Begin DOCUMENT SECTION

Skip to content
New issue

Have a question about this project? Sign up for a free GitHub account to open an issue and contact its maintainers and the community.

By clicking “Sign up for GitHub”, you agree to our terms of service and privacy statement. We’ll occasionally send you account related emails.

Already on GitHub? Sign in to your account

[Bug] Undeterministic Batch Formation #208

Open
sunggg opened this issue Feb 14, 2024 · 6 comments
Open

[Bug] Undeterministic Batch Formation #208

sunggg opened this issue Feb 14, 2024 · 6 comments
Labels
bug Something isn't working

Comments

@sunggg
Copy link
Member

sunggg commented Feb 14, 2024

The default run for serve/tests/test_engine.py first adds 4 requests and then start the engine.
I expected this would form single prefill batch with 4 requests.
However, it shows non-deterministic behavior, sometimes it forms two prefill batches of 2 requests each, sometimes it forms two prefill batches of 1/3 requests each.
Debug log does not provide any useful information.

@sunggg sunggg added the bug Something isn't working label Feb 14, 2024
@sunggg
Copy link
Member Author

sunggg commented Feb 14, 2024

@elvin-n will take a look.

@masahi
Copy link
Member

masahi commented Feb 14, 2024

I think this is inherent to async request add / batch creation in staging engine. Not sure if we can make it deterministic @yelite

@yelite
Copy link

yelite commented Feb 14, 2024

I think this is inherent to async request add / batch creation in staging engine. Not sure if we can make it deterministic @yelite

But that test adds requests one by one in a for loop, and the engine push requests to queues before they reach to the worker batch. I don't see anything obvious in that code path which would create undeterministic behavior.

End DOCUMENT SECTION
Begin SUPPLIED ENTRIES

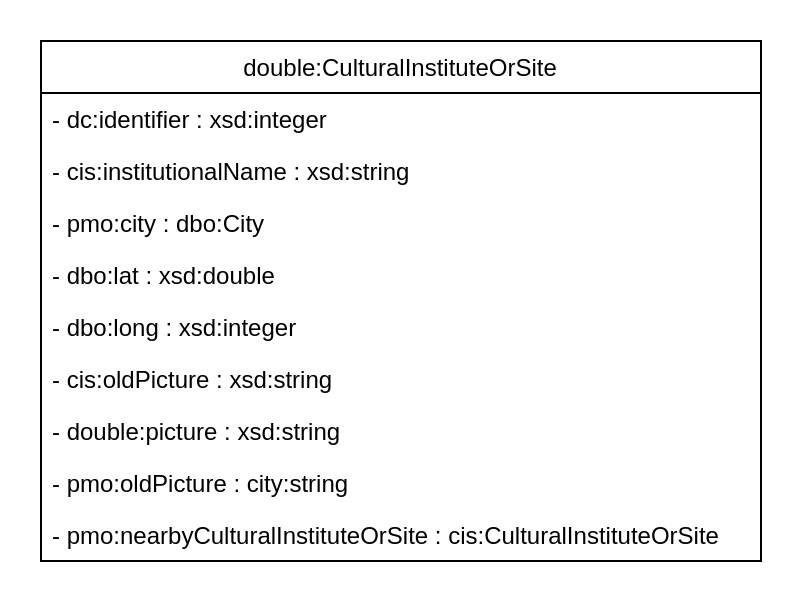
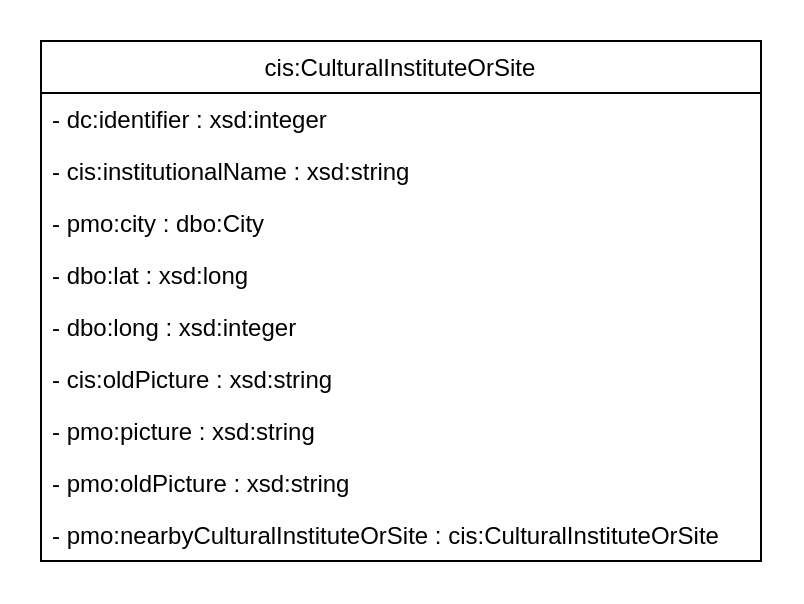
  <mxCell id="0" />
  <mxCell id="1" parent="0" />
- <mxCell id="2" value="double:CulturalInstituteOrSite" style="swimlane;fontStyle=0;childLayout=stackLayout;horizontal=1;startSize=26;fillColor=none;horizontalStack=0;resizeParent=1;resizeParentMax=0;resizeLast=0;collapsible=1;marginBottom=0;" vertex="1" parent="1"><mxGeometry x="20" y="20" width="360" height="260" as="geometry"><mxRectangle x="320" y="40" width="160" height="26" as="alternateBounds" /></mxGeometry></mxCell>
+ <mxCell id="2" value="cis:CulturalInstituteOrSite" style="swimlane;fontStyle=0;childLayout=stackLayout;horizontal=1;startSize=26;fillColor=none;horizontalStack=0;resizeParent=1;resizeParentMax=0;resizeLast=0;collapsible=1;marginBottom=0;" vertex="1" parent="1"><mxGeometry x="20" y="20" width="360" height="260" as="geometry"><mxRectangle x="320" y="40" width="160" height="26" as="alternateBounds" /></mxGeometry></mxCell>
  <mxCell id="3" value="- dc:identifier : xsd:integer" style="text;strokeColor=none;fillColor=none;align=left;verticalAlign=top;spacingLeft=4;spacingRight=4;overflow=hidden;rotatable=0;points=[[0,0.5],[1,0.5]];portConstraint=eastwest;" vertex="1" parent="2"><mxGeometry y="26" width="360" height="26" as="geometry" /></mxCell>
  <mxCell id="4" value="- cis:institutionalName : xsd:string" style="text;strokeColor=none;fillColor=none;align=left;verticalAlign=top;spacingLeft=4;spacingRight=4;overflow=hidden;rotatable=0;points=[[0,0.5],[1,0.5]];portConstraint=eastwest;" vertex="1" parent="2"><mxGeometry y="52" width="360" height="26" as="geometry" /></mxCell>
  <mxCell id="5" value="- pmo:city : dbo:City" style="text;strokeColor=none;fillColor=none;align=left;verticalAlign=top;spacingLeft=4;spacingRight=4;overflow=hidden;rotatable=0;points=[[0,0.5],[1,0.5]];portConstraint=eastwest;" vertex="1" parent="2"><mxGeometry y="78" width="360" height="26" as="geometry" /></mxCell>
- <mxCell id="6" value="- dbo:lat : xsd:double" style="text;strokeColor=none;fillColor=none;align=left;verticalAlign=top;spacingLeft=4;spacingRight=4;overflow=hidden;rotatable=0;points=[[0,0.5],[1,0.5]];portConstraint=eastwest;" vertex="1" parent="2"><mxGeometry y="104" width="360" height="26" as="geometry" /></mxCell>
+ <mxCell id="6" value="- dbo:lat : xsd:long" style="text;strokeColor=none;fillColor=none;align=left;verticalAlign=top;spacingLeft=4;spacingRight=4;overflow=hidden;rotatable=0;points=[[0,0.5],[1,0.5]];portConstraint=eastwest;" vertex="1" parent="2"><mxGeometry y="104" width="360" height="26" as="geometry" /></mxCell>
  <mxCell id="7" value="- dbo:long : xsd:integer" style="text;strokeColor=none;fillColor=none;align=left;verticalAlign=top;spacingLeft=4;spacingRight=4;overflow=hidden;rotatable=0;points=[[0,0.5],[1,0.5]];portConstraint=eastwest;" vertex="1" parent="2"><mxGeometry y="130" width="360" height="26" as="geometry" /></mxCell>
  <mxCell id="8" value="- cis:oldPicture : xsd:string" style="text;strokeColor=none;fillColor=none;align=left;verticalAlign=top;spacingLeft=4;spacingRight=4;overflow=hidden;rotatable=0;points=[[0,0.5],[1,0.5]];portConstraint=eastwest;" vertex="1" parent="2"><mxGeometry y="156" width="360" height="26" as="geometry" /></mxCell>
- <mxCell id="9" value="- double:picture : xsd:string" style="text;strokeColor=none;fillColor=none;align=left;verticalAlign=top;spacingLeft=4;spacingRight=4;overflow=hidden;rotatable=0;points=[[0,0.5],[1,0.5]];portConstraint=eastwest;" vertex="1" parent="2"><mxGeometry y="182" width="360" height="26" as="geometry" /></mxCell>
- <mxCell id="10" value="- pmo:oldPicture : city:string" style="text;strokeColor=none;fillColor=none;align=left;verticalAlign=top;spacingLeft=4;spacingRight=4;overflow=hidden;rotatable=0;points=[[0,0.5],[1,0.5]];portConstraint=eastwest;" vertex="1" parent="2"><mxGeometry y="208" width="360" height="26" as="geometry" /></mxCell>
+ <mxCell id="9" value="- pmo:picture : xsd:string" style="text;strokeColor=none;fillColor=none;align=left;verticalAlign=top;spacingLeft=4;spacingRight=4;overflow=hidden;rotatable=0;points=[[0,0.5],[1,0.5]];portConstraint=eastwest;" vertex="1" parent="2"><mxGeometry y="182" width="360" height="26" as="geometry" /></mxCell>
+ <mxCell id="10" value="- pmo:oldPicture : xsd:string" style="text;strokeColor=none;fillColor=none;align=left;verticalAlign=top;spacingLeft=4;spacingRight=4;overflow=hidden;rotatable=0;points=[[0,0.5],[1,0.5]];portConstraint=eastwest;" vertex="1" parent="2"><mxGeometry y="208" width="360" height="26" as="geometry" /></mxCell>
  <mxCell id="11" value="- pmo:nearbyCulturalInstituteOrSite : cis:CulturalInstituteOrSite" style="text;strokeColor=none;fillColor=none;align=left;verticalAlign=top;spacingLeft=4;spacingRight=4;overflow=hidden;rotatable=0;points=[[0,0.5],[1,0.5]];portConstraint=eastwest;" vertex="1" parent="2"><mxGeometry y="234" width="360" height="26" as="geometry" /></mxCell>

End SUPPLIED ENTRIES

__PROBLEM DESCRIPTION__
Repeat everything from "I expected this" down to "1/3 requests each." in the batch-formation bug report above, swapping "prefill" for "decode" wherever it appears.

__SOLUTION FOR THIS PROBLEM__
I expected this would form single decode batch with 4 requests.
However, it shows non-deterministic behavior, sometimes it forms two decode batches of 2 requests each, sometimes it forms two decode batches of 1/3 requests each.